Теперь вокруг стоял такой невыносимый грохот, что Дёмин не удержался и отполз ниже, в углубление горной щели. Когда он немного пришёл в себя и вновь выбрался наверх, чтобы взглянуть на дорогу, он увидел, что несколько солдат сбрасывают обгоревшую машину с обрыва, а сзади уже подтягиваются повозки и солдаты собираются двигаться дальше.
Дёмин ощутил острое чувство унижения. Значит, они просто презирают их сопротивление, не считаются с ним.
Он прилёг поудобнее за уступом и, подождав, пока колонна несколько уплотнится, дал длинную очередь, затем вторую и третью. Но паники на дороге уже почти не было. Квадратный, неловкий гитлеровец в большой каске и ватном френче, заменявшем ему шинель, кричал что-то, размахивая короткими руками, и не уходил от повозок. Одна лошадь, маленькая, светло-рыжая, с чёрным хвостом, упала и билась под оглоблями, пытаясь встать. Меняя диск, Дёмин слышал, как лязгали о камни её копыта.
Короткий сверлящий звук сдавил воздух. Дёмину показалось, что пространство вокруг него натянулось, лопнуло и, рухнув, прижимает его к скале.
Когда он открыл глаза, снег вокруг него был чёрным от пятен гари.
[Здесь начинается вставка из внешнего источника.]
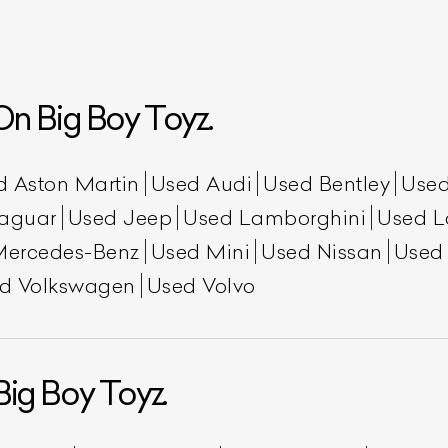
n Big Boy Toyz.
d Aston Martin
Used Audi
Used Bentley
Used
aguar
Used Jeep
Used Lamborghini
Used L
Mercedes-Benz
Used Mini
Used Nissan
Used
ist Your Car
Effortlessly.
d Volkswagen
Used Volvo
ick, transparent, and hassle-free car listing process
Big Boy Toyz.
Дёмин хотел подползти к обрыву и посмотреть, что делается на дороге, но не смог пошевельнуться. Тело его как-то обмякло и горело, как будто натёртое очень жёсткой мочалкой. Яростно напрягая мышцы, упираясь локтями о скользкие камни, он пополз. Выбиваясь из сил, он едва продвинулся на один метр. Ему не хватало воздуха. Может быть, это шарф душит его? Он сорвал с шеи шарф и увидел на белом шёлковом полотне пятна крови. Неужели это его кровь?
Но что же он остановился? Надо ползти, ползти…
То, что он увидел с обрыва, сначала удивило его. Дорога была пуста, на ней виднелся только труп той рыжей лошади: они, видимо, пристрелили её. Почти весь снег на дороге стаял, и поднявшийся из долины туман окуривал склон.
Где же они? Неужели прошли мимо него, за перевал, к морю? Наконец он заметил внизу, под самой горой, тёмные, двигающиеся в тумане пятна. Конечно же, этого надо было ждать: они решили взять плато и уже спустились к склонам Орлиного Залёта.
Значит, он вынудил-таки их брать эту гору с боем!
Дёмин удовлетворённо вздохнул и оглянулся вокруг, словно ища кого-нибудь, кто мог бы увидеть и оценить в эту минуту, как правильны и точны были все его расчёты.
Теперь надо держать их здесь. Держать насмерть.
Он хотел рвануться к автомату, но вдруг почувствовал, что не может сдвинуться с места.
Прошуршал снаряд над его головой и разорвался далеко на перевале. Что значат эти разрывы? Может быть, немцы заметили наших? Ведь Джавашидзе где-нибудь тут. Или они закрывают огнём подходы с той стороны хребта, чтобы обеспечить себе захват Орлиного Залёта?
Только бы продержаться ещё!
Деловые, короткие очереди автомата Патрикеева доносились до Дёмина и ободряли его.
Собрав последние силы, он пополз к автомату, оставляя на талом снегу следы крови, а когда наконец дополз, чуть не заплакал от отчаяния, поняв, что ему даже не поднять оружия.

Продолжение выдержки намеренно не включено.